Guy Hazan, Mai Ofri, Lital Hertz, Oliver Martyn, David Greenberg
Abstract
Open AccessINTRODUCTION: Respiratory syncytial virus (RSV) is a leading cause of lower respiratory tract infections (LRTIs) in young children. Additionally, RSV is associated with long-term respiratory morbidities. This study evaluates acute and long-term healthcare utilization (HCU) in infants hospitalized with RSV-associated LRTI (RSV-LRTI) compared to non-RSV LRTI (Non-RSV-LRTI) in a nationwide cohort. METHODS: A retrospective case-control study used data from Clalit Healthcare Services (CHS), Israel's largest healthcare provider.

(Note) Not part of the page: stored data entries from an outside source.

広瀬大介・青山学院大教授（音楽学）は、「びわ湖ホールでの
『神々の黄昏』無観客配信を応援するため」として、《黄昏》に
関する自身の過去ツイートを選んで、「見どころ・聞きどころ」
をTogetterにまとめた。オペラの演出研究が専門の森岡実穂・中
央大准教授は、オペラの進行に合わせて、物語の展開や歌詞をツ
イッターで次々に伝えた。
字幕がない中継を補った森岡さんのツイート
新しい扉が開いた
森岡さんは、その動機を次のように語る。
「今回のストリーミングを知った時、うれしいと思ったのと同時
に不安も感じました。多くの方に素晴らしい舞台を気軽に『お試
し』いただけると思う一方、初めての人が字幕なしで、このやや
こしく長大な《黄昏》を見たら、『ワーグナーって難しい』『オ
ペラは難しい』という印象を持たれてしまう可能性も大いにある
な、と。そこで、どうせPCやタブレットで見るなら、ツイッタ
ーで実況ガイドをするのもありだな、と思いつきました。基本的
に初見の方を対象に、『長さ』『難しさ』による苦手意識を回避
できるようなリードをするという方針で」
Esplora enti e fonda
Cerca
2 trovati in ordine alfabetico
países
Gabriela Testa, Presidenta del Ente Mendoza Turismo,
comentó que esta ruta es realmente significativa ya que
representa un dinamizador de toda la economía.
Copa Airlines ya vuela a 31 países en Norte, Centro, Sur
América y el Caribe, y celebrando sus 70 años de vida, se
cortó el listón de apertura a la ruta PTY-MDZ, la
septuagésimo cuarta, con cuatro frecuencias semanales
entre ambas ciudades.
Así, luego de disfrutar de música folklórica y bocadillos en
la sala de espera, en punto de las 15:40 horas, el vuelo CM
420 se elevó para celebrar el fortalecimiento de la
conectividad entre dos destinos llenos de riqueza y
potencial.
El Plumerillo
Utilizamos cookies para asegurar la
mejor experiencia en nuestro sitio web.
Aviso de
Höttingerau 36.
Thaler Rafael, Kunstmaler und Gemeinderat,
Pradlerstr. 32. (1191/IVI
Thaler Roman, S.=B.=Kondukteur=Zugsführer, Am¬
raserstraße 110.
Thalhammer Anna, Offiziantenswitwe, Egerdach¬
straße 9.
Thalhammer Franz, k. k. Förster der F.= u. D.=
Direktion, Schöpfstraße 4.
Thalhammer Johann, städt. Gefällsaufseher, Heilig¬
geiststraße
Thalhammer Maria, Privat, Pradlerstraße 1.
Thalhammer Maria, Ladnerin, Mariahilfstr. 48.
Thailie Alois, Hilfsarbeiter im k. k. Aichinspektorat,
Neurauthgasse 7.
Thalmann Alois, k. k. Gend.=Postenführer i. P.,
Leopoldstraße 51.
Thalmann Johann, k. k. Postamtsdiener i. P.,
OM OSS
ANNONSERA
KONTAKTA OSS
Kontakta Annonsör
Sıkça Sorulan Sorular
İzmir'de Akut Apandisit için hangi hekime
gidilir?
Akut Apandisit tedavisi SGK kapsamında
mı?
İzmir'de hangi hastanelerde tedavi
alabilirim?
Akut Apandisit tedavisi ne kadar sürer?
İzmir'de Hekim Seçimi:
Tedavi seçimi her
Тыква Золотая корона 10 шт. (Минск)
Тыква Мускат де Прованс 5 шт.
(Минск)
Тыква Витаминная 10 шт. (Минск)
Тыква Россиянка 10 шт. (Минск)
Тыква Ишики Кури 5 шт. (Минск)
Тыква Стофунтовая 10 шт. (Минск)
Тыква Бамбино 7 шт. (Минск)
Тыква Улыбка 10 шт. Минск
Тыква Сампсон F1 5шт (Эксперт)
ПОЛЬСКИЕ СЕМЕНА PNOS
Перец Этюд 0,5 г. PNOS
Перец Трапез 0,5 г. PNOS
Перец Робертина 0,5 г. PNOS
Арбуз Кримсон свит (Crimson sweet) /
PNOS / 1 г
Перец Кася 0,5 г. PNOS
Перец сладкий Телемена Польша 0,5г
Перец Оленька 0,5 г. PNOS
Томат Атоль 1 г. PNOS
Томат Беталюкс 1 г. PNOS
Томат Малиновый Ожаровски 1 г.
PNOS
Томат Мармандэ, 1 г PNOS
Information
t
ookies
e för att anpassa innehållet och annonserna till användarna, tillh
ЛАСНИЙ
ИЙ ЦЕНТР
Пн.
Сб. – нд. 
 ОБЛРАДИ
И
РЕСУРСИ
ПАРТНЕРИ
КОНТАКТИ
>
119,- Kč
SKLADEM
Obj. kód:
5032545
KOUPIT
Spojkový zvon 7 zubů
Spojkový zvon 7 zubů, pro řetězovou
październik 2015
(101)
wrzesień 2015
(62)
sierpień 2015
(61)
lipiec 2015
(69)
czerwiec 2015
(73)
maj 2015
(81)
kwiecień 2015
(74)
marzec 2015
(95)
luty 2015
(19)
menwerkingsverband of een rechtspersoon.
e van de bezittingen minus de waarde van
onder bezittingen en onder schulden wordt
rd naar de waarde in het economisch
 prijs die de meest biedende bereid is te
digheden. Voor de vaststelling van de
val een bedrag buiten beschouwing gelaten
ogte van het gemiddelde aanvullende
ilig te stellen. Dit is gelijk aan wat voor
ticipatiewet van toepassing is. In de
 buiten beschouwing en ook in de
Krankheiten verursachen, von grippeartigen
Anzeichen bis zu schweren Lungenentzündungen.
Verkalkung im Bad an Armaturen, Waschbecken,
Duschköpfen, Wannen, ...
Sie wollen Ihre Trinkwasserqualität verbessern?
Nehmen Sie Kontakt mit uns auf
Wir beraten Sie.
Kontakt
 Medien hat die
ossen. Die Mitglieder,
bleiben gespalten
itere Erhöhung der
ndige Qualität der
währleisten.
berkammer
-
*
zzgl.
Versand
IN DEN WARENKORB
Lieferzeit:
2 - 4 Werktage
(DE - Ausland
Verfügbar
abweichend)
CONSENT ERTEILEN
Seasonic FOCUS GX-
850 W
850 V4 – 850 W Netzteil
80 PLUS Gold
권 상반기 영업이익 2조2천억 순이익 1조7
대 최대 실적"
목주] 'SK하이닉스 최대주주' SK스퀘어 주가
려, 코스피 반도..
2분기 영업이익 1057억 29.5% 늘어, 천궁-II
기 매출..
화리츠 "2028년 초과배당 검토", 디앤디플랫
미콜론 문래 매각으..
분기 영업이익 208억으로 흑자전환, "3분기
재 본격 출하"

Infants born between 2015 and 2023, admitted before 12 months of age with LRTI during the RSV season, were included. PCR confirmed RSV-LRTI cases, while controls had negative RSV PCR and positive PCR for other respiratory viruses. Acute HCU was assessed within 30 days post-discharge. Long-term respiratory-related HCU was evaluated up to 6 years of age. Statistical analyses included Poisson regression, adjusting for demographic and clinical potential confounders. RESULTS: A total of 8626 infants were included, with 4,951 in the RSV-LRTI group and 3675 in the Non-RSV-LRTI group. The adjusted acute HCUs were higher in RSV-LRTI cases with increased systemic steroid use (IRR = 2.25, 95%CI: 1.94-2.62, p < 0.001) and short-acting beta-agonist use (IRR = 3.80, 95%CI: 3.36-4.30, p < 0.001). The adjusted long-term HCU trends persisted, with significantly higher use of respiratory-related medications and pediatric pulmonologist visits (IRR = 1.21, 95%CI: 1.06-1.40, p = 0.006) in the RSV-LRTI group. CONCLUSION: This nationwide study highlights the substantial acute and long-term HCU burden associated with RSV-LRTI compared to Non-RSV-LRTI, underscoring the need for effective preventive strategies for all infants, especially in the first months of life.